**TEXT SHOWN**:

Each Generation has their own theories of Apocalypse..

Meh I don't even Buy 2012.


----------



## Stone Cold 4life (Dec 17, 2008)

:lmao

Yeah OK, bye guys, see you around. I don't believe in end of the world prophecies.


----------



## BkB Hulk (Jun 27, 2008)

Nah, can't happen. I already have plans for Saturday night and Sunday.


----------



## Myers (Jan 19, 2004)

As long as I can still go and see hangover 2 next wednesday I should be fine.


----------



## ahorrig (Mar 4, 2011)

Well, if the world doesnt end tomorrow or in 2012, it can end in 2014. Or 2015. Or 2017. Or 2018. 
I would prefer to believing the sun will blow up in 2 billion years, and we will either be extinct or have a plan. Some prophets have no logic at all.


----------



## ADAMRKO (Dec 7, 2006)

If i don`t get to see the hangover 2 Ima be a very pissed off dead guy seeking revenge haha


----------



## Myers (Jan 19, 2004)

Oh yeah and where in the world at 6pm is it going to be, I don't want it to be midnight tomorrow and all of a sudden zombies start trying to eat my brains because it's 6pm in Austrailia or some shit like that.

**EXERCISE REQUIREMENTS**: Please reproduce, word for word, the part of the end-of-the-world thread that opens with the words containing "## Stone Cold" and closes with "night and Sunday.". The records have no connection to the end-of-the-world thread.

**ENTRIES SUPPLIED**:
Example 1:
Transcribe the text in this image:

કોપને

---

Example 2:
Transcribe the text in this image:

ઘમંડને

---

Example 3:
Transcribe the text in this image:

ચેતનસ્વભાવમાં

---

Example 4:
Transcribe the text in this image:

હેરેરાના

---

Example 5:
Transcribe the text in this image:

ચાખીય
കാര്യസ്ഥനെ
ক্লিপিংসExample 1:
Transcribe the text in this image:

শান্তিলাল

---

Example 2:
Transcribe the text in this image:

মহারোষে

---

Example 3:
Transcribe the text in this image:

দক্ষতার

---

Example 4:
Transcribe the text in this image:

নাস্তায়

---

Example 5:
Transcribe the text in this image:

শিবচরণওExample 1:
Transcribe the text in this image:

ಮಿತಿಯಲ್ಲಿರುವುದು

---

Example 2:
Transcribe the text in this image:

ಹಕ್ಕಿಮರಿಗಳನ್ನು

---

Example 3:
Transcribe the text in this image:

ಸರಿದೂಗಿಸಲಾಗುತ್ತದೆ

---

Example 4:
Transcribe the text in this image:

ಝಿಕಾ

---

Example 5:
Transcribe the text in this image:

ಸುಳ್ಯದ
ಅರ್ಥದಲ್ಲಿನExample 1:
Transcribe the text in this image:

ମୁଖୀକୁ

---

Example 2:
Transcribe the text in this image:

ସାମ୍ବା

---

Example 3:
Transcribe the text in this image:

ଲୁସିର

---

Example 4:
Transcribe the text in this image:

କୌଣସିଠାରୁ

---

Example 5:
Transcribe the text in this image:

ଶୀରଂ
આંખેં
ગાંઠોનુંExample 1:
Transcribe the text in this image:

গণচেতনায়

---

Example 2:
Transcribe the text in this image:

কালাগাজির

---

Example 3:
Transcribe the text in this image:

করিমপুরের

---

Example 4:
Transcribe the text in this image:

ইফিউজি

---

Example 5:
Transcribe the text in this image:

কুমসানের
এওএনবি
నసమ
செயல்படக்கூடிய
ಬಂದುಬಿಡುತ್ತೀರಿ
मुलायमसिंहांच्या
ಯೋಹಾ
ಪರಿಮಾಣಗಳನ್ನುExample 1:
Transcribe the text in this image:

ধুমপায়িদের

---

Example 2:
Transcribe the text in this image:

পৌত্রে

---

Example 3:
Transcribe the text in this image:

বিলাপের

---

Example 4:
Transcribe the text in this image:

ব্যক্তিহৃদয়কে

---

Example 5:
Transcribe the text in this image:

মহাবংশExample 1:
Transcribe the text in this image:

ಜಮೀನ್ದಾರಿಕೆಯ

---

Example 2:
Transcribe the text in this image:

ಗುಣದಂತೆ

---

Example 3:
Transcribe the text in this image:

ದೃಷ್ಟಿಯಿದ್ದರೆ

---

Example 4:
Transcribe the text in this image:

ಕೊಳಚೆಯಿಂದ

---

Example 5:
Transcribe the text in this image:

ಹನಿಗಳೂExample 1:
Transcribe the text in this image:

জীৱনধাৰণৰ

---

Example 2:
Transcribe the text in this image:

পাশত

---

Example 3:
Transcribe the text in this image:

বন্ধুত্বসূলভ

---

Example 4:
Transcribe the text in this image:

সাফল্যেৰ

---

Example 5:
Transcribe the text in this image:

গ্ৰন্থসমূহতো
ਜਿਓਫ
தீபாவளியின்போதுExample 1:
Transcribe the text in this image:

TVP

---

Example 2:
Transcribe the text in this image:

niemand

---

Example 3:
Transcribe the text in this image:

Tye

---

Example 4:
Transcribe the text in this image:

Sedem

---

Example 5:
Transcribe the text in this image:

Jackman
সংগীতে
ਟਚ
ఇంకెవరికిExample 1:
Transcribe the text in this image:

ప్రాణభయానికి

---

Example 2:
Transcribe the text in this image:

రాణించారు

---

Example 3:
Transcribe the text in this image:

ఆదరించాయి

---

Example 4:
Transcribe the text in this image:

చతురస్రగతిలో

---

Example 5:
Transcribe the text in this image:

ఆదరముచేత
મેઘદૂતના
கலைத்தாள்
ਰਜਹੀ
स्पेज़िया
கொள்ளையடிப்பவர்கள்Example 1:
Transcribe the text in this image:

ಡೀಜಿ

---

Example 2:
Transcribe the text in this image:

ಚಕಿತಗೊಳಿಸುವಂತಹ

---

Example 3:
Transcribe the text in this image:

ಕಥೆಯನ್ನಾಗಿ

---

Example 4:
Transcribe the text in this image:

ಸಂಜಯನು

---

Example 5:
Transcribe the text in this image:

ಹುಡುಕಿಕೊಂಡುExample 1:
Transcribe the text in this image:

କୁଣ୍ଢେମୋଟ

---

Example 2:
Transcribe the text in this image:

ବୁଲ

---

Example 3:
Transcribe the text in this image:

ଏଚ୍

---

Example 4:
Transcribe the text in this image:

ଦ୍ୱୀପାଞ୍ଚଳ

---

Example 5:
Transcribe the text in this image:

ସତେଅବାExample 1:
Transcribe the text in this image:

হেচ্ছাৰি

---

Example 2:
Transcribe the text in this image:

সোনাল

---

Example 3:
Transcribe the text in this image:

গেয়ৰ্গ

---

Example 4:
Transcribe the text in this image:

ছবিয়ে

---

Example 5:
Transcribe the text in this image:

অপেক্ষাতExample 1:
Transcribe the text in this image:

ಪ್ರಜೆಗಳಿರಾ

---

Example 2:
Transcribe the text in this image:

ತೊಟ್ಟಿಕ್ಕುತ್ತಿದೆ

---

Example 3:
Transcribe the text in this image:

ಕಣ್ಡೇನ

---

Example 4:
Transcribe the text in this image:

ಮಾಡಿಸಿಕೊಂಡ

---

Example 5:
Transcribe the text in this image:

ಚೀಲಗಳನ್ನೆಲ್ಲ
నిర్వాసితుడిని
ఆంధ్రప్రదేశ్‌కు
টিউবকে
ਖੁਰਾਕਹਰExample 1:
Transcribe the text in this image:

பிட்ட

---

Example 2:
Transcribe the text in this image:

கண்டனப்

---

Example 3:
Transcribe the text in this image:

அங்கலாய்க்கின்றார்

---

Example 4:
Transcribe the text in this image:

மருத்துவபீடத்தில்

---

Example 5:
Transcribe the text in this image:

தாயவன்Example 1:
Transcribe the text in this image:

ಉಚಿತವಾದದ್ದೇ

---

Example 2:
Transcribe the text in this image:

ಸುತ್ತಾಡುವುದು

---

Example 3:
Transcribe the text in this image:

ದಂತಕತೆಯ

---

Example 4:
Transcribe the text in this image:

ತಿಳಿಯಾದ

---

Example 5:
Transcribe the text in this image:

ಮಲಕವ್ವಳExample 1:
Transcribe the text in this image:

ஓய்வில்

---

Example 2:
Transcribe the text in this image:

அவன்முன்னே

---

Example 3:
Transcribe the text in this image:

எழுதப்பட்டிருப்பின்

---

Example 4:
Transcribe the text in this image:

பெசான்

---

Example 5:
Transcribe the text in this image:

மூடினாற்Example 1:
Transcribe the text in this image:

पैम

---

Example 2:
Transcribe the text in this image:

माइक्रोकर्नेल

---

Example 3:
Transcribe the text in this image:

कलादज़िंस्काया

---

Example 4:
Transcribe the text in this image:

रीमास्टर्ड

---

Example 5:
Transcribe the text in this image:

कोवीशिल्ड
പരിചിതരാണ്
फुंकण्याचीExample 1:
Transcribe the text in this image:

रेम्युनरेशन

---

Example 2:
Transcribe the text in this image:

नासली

**COMPLETED EXERCISE**:
## Stone Cold 4life (Dec 17, 2008)

:lmao

Yeah OK, bye guys, see you around. I don't believe in end of the world prophecies.


----------



## BkB Hulk (Jun 27, 2008)

Nah, can't happen. I already have plans for Saturday night and Sunday.